Zehra Doğan is a young Kurdish artist, born in Diyarbakır, the largest town in Turkey with a Kurdish majority. In 2016, she was arrested because of a tweet: a drawing of the town of Nusaybin destroyed by the Turkish army’s scorpions. There was no accusation but Zehra was pronounced guilty of “terrorism”. The regime is terrified by this petite young woman with long black hair as smooth as ebony, armed to the teeth with some of the things that most frighten those holding authoritarian power: art, imagination and truth.
Zehra is forced to live in prison for over two years, where she paints, and when her paints and her paper are taken from her, she continues with whatever she finds; coffee, tea, left-over food, hair and even menstrual blood and urine.
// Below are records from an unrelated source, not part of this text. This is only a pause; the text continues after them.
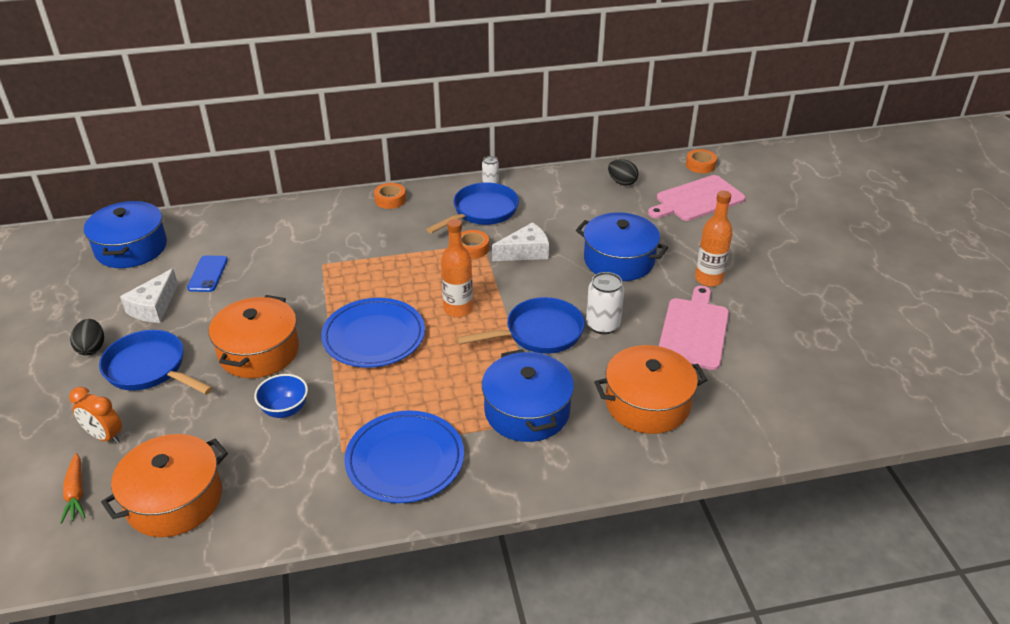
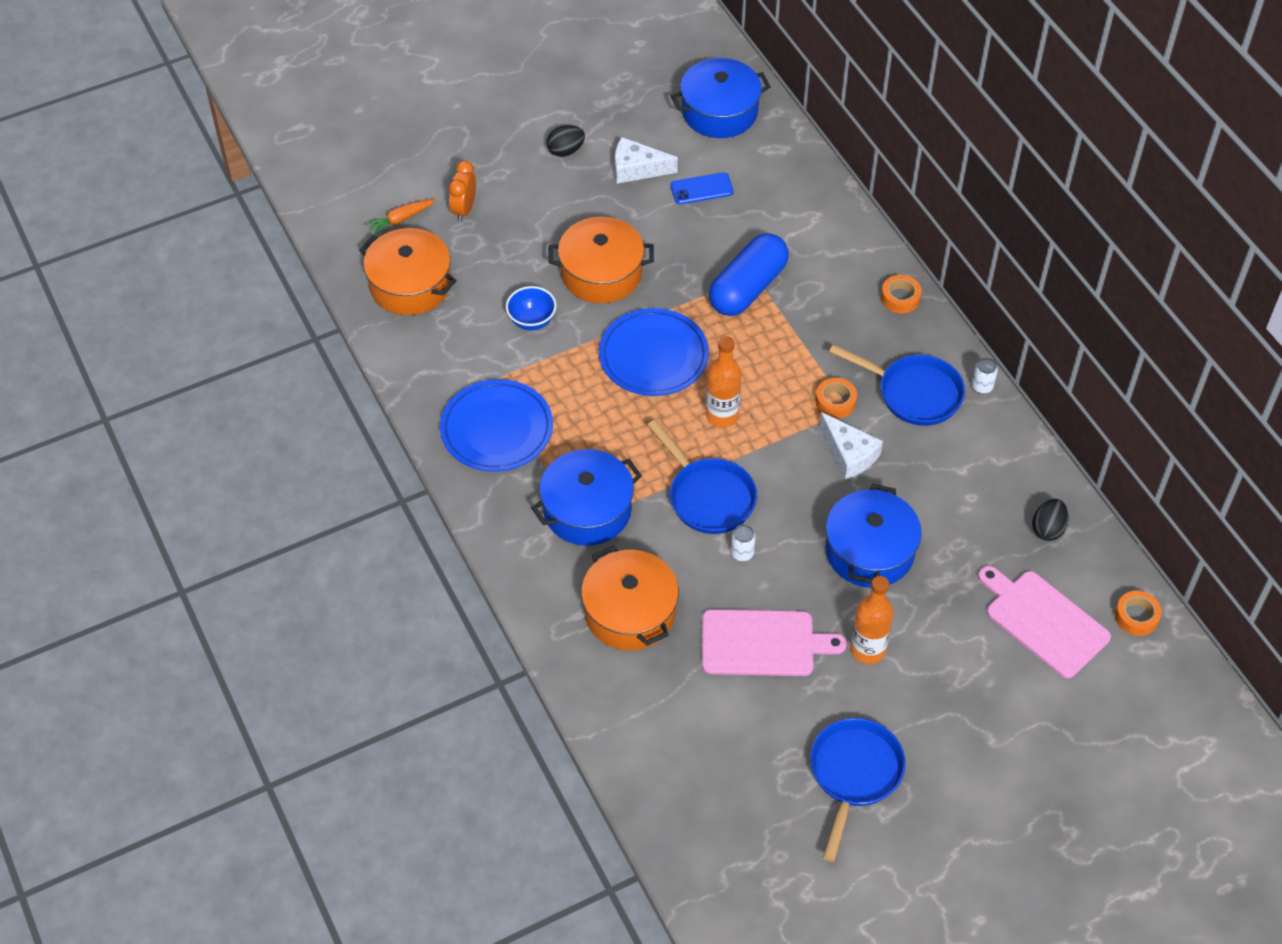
camera: 75 degrees right, 15 degrees up
blue pan [99,330,213,395] -> blue pan moved to [810,718,906,862]
white can [586,272,624,334] -> white can [731,525,756,561], size x0.58
none -> blue capsule [709,233,789,316]

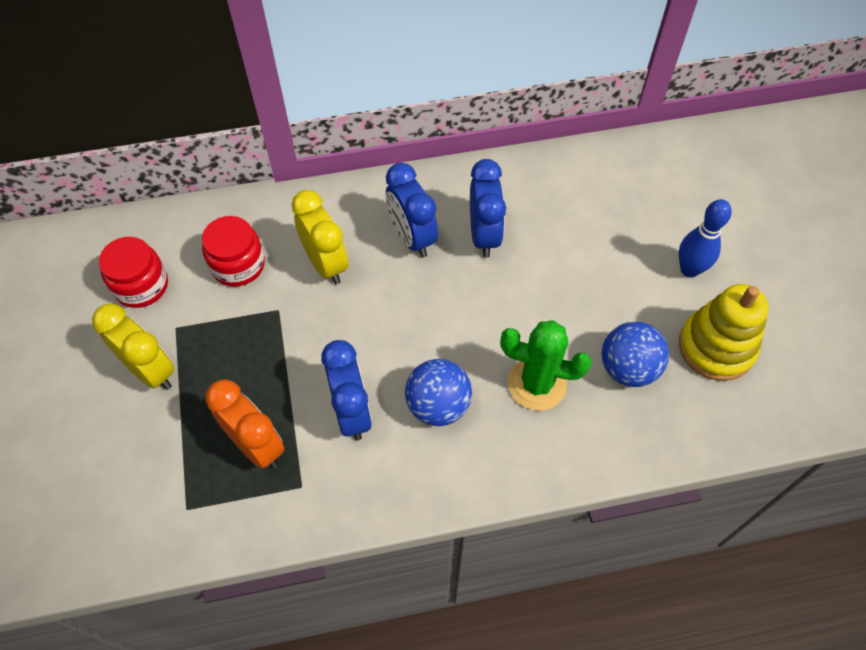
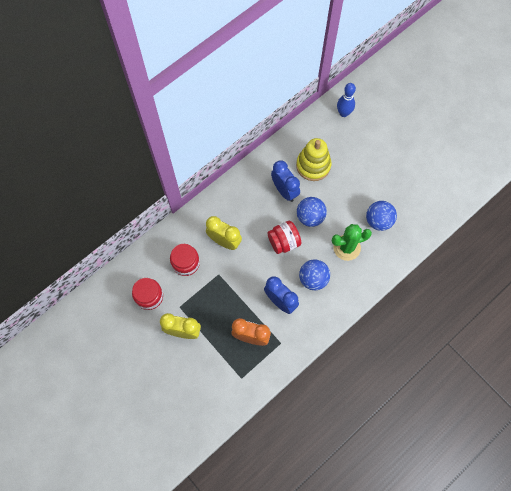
camera: 30 degrees left, 10 degrees up
blue clock [386,163,438,258] -> none
blue bowling pin [678,199,732,278] -> blue bowling pin moved to [337,83,356,117]
yellow stacking toy [679,284,769,381] -> yellow stacking toy moved to [296,138,332,181]
none -> red jar [268,221,301,254]
none -> blue ball [297,197,327,227]

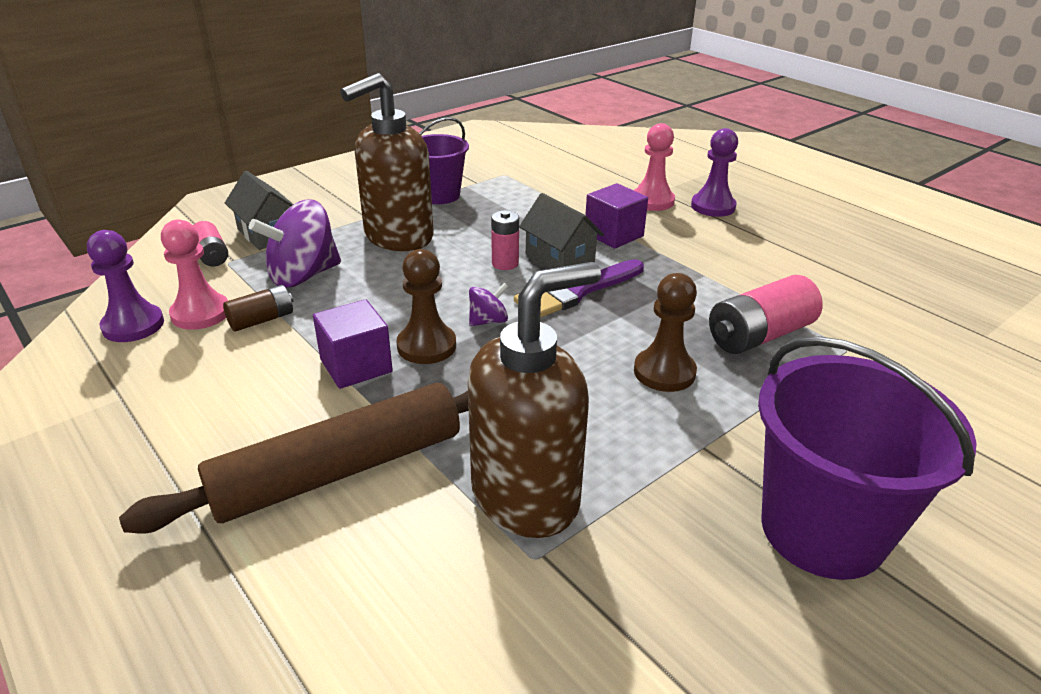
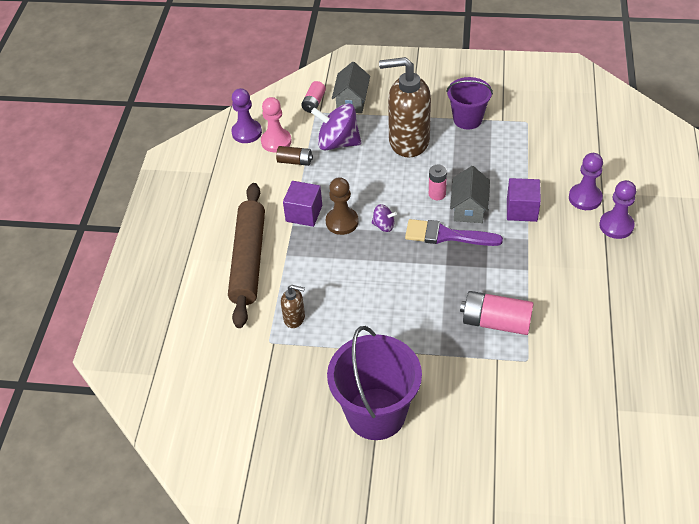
camera: 50 degrees right, 15 degrees up
brown rolling pin [119,383,469,534] -> brown rolling pin turned 75 degrees clockwise [228,183,265,328]
brown soap dispenser [468,262,601,538] -> brown soap dispenser [281,285,305,328], size x0.45
pink pawn [634,123,675,211] -> purple pawn [569,153,603,210]
brown pawn [634,273,697,392] -> none

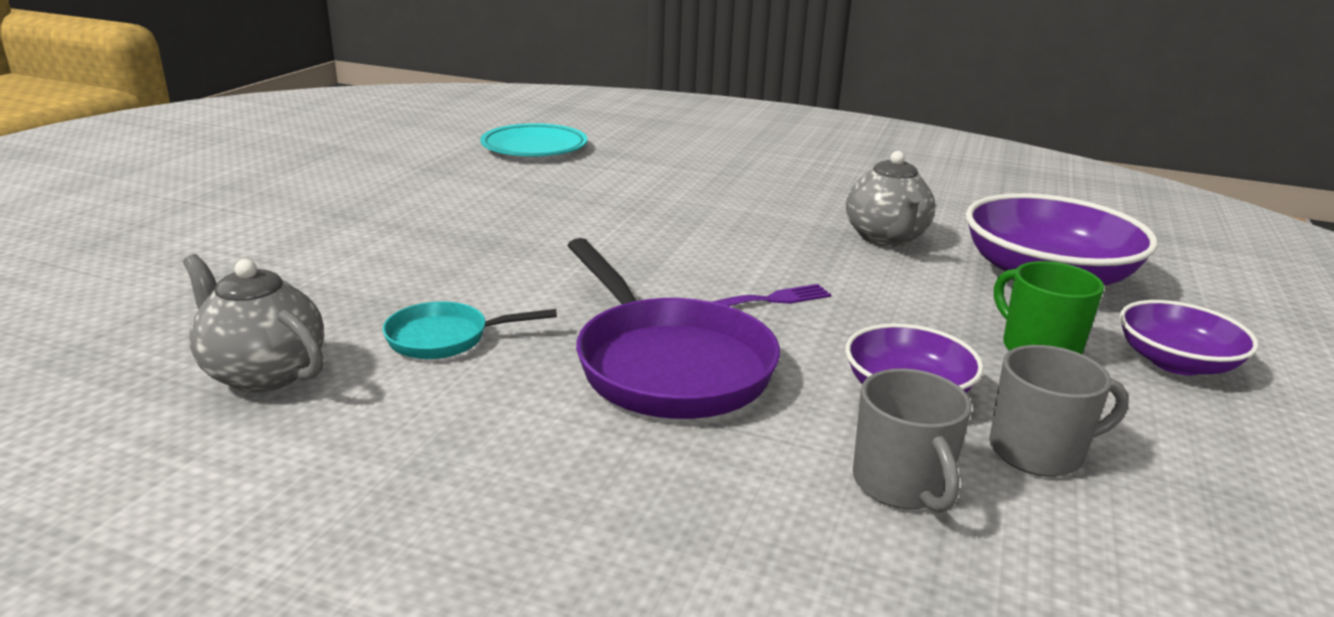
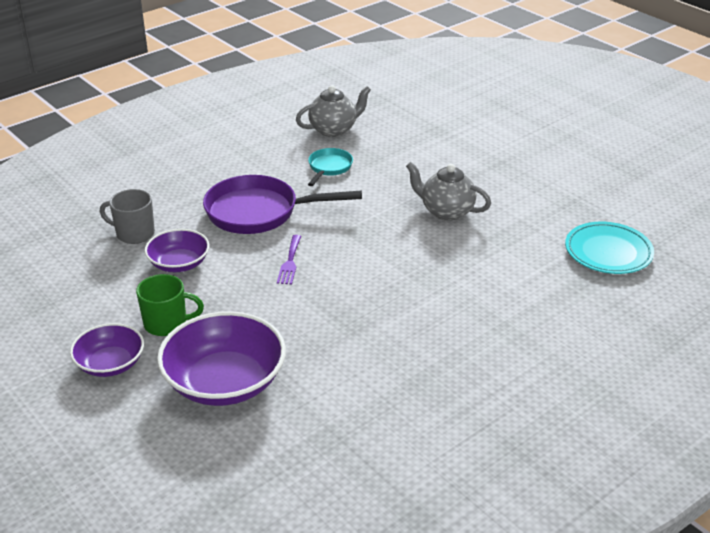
camera: 120 degrees right, 10 degrees up
grey teapot [846,151,935,247] -> grey teapot moved to [406,162,491,221]
grey mug [989,345,1129,477] -> none

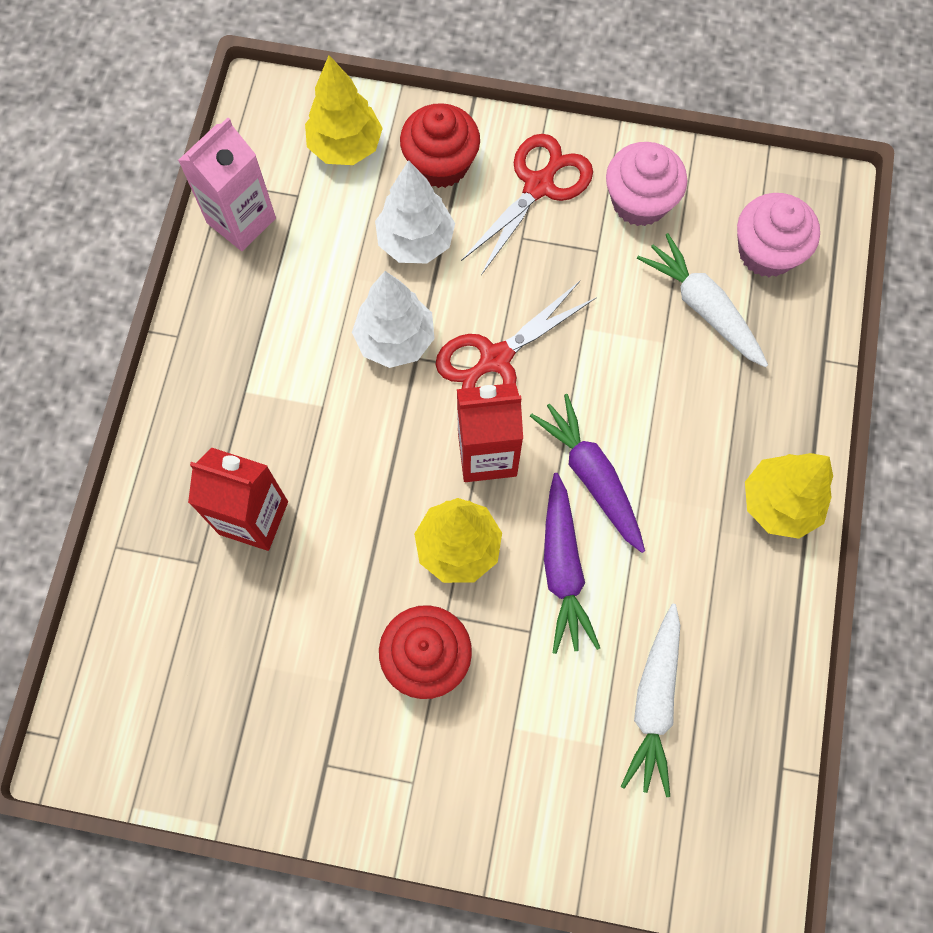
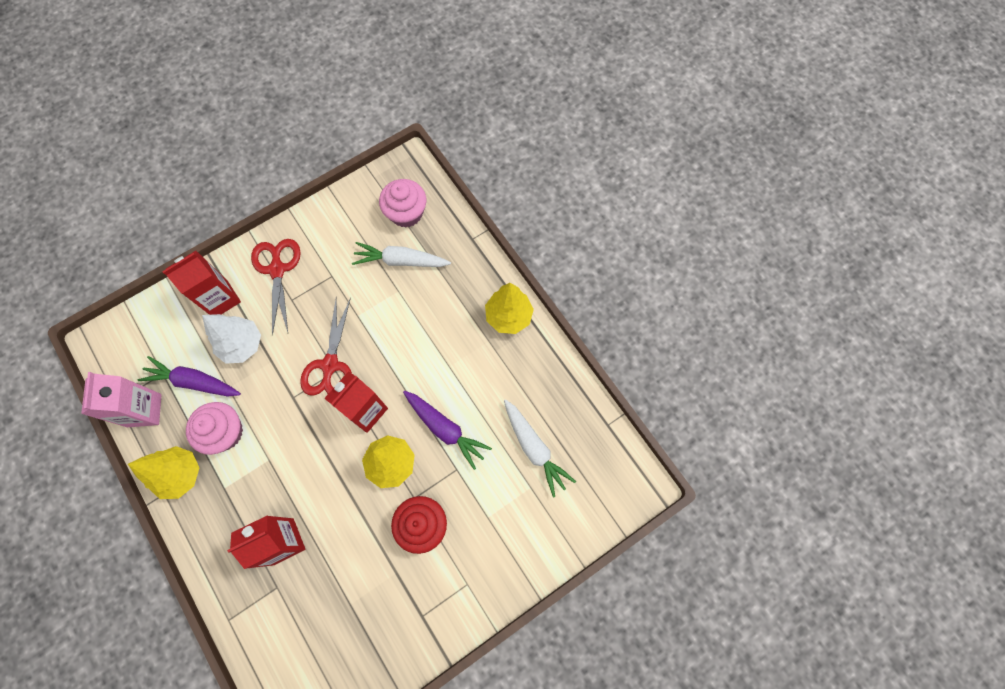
camera: 45 degrees left, 0 degrees up
yellow tree [305,55,383,165] -> yellow tree moved to [128,446,199,499]
white tree [352,271,435,368] -> none
red cupcake [400,103,480,188] -> red carton [162,251,241,315]
purple carrot [530,394,645,553] -> purple carrot moved to [138,356,241,397]
pink cupcake [606,142,687,226] -> pink cupcake moved to [186,402,243,455]

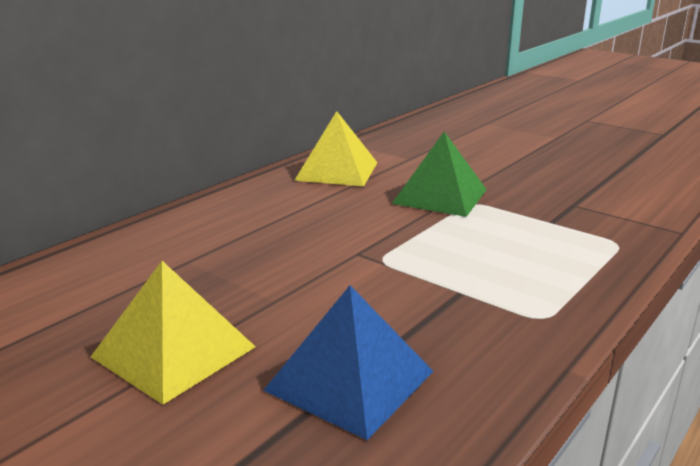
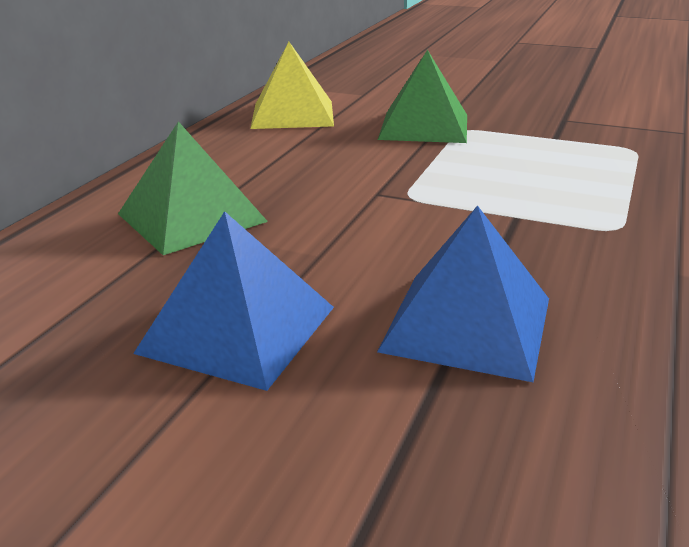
camera: 15 degrees left, 5 degrees up
yellow pyramid [91,261,256,405] -> blue pyramid [133,211,334,391]
none -> green pyramid [118,121,268,255]

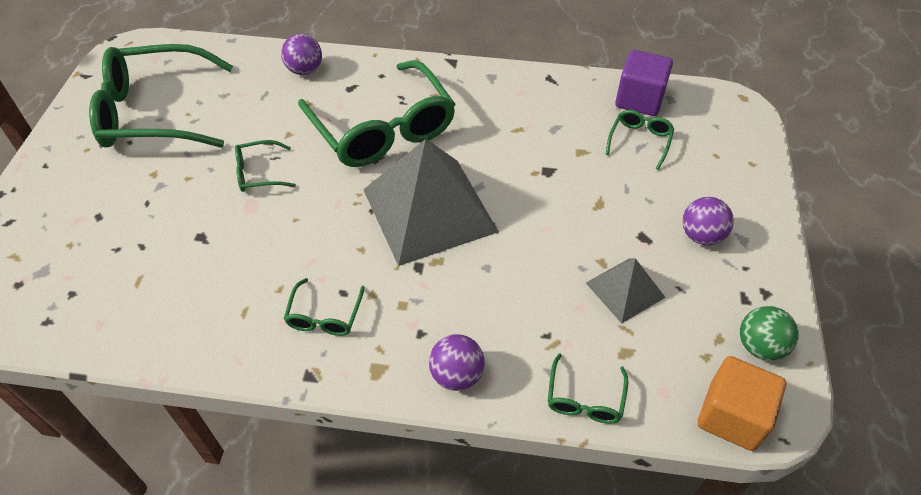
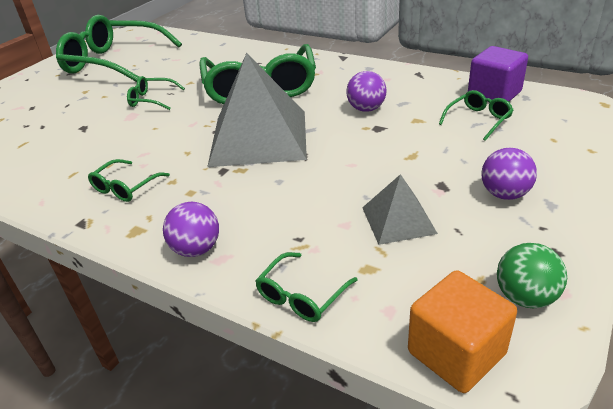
camera: 25 degrees right, 15 degrees down
purple ball [281,34,322,75] -> purple ball moved to [346,71,387,112]

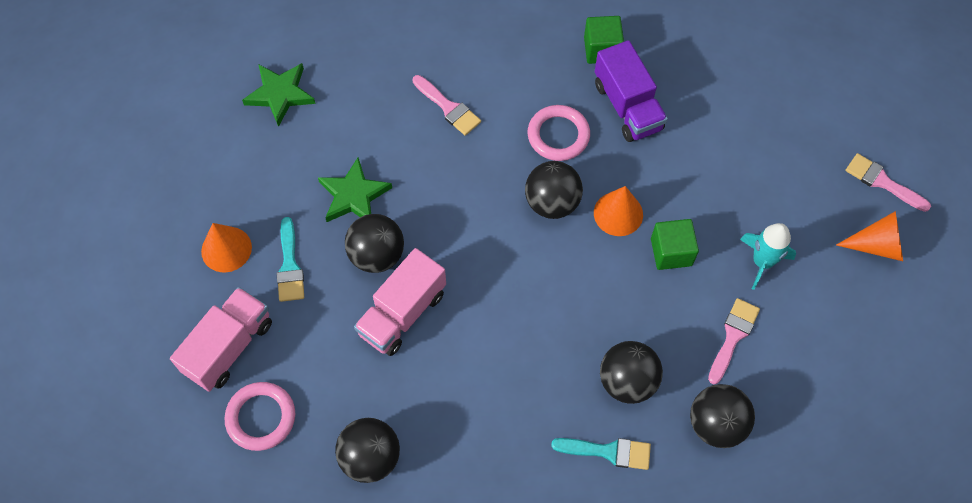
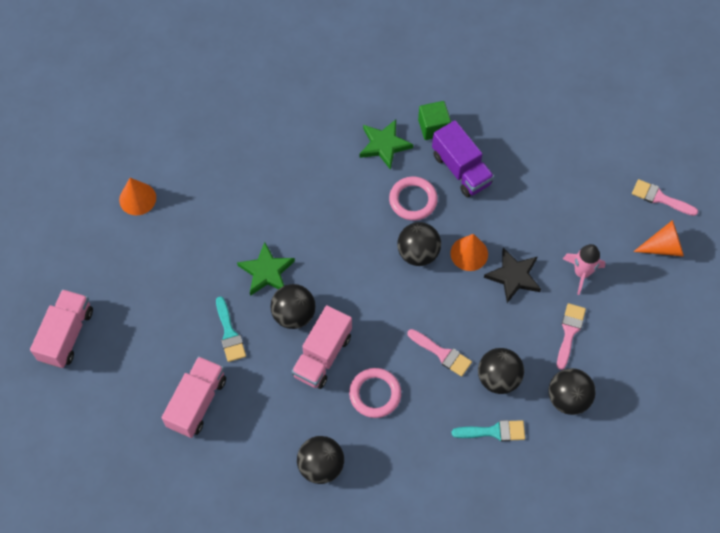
camera: 10 degrees left, 0 degrees up
orange cone [201,223,252,272] -> orange cone moved to [119,178,156,215]
pink ring [224,382,295,451] -> pink ring moved to [349,368,401,418]
green star [242,63,316,127] -> green star moved to [359,120,413,170]
pink brush [413,75,481,136] -> pink brush moved to [407,329,472,377]
green cube [651,219,699,270] -> black star [484,248,541,303]
turquoise rocket [740,223,796,290] -> pink rocket [563,244,606,295]
none -> pink truck [30,289,93,368]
She paints on everything she can find, on wrapping paper, sheets, towels, newspaper. And her art for which she was arrested finds a way to escape beyond the prison walls.
Today, Zehra is “free” but few of her prison friends are, and her country, Kurdistan or Turkey, are not free either. And forced into exile in Europe, she cannot return to her homeland. But her art, as heavy as the earth, continues to fly lightly on the wings of a butterfly, above the mean-spiritedness of those in power and of repression, defying Erdogan’s fascistic and authoritarian regime and denouncing to Europe the massacre of the Kurdish people.
The works exhibited in Milan, all recent, are absolutely powerful, at once both violent and fragile. Hanging on the walls, they are the ones nailing us to the truth and to the Western world’s responsibility for choosing not to look, despite us. Mostly, the wide open eyes of these women with the fixedness of immobile and hieratical Byzantine icons of a far-away past, rise up like a cry of denunciation, both powerful and painful.
Even more that the real weapons they carry on their naked and mutilated bodies, their eyes are their most powerful ones. “Look at me, my people are dominated, my land is razed, I am not free to live in peace, my body is humiliated, invaded, conquered, possessed. But my eyes are free. Free to tell and to denounce to the world the tragedy of my people, through the pain of my mothers, my sisters, my daughters.”
Now, Europe must open its eyes…
*P.S.: in 1937, André Breton wrote that Frida Kahlo’s art was like “a ribbon surrounding a bomb”. In a very different way, Zehra Doğan’s art has something of the same spirit: a weapon wrapped in a ribbon of oriental silk.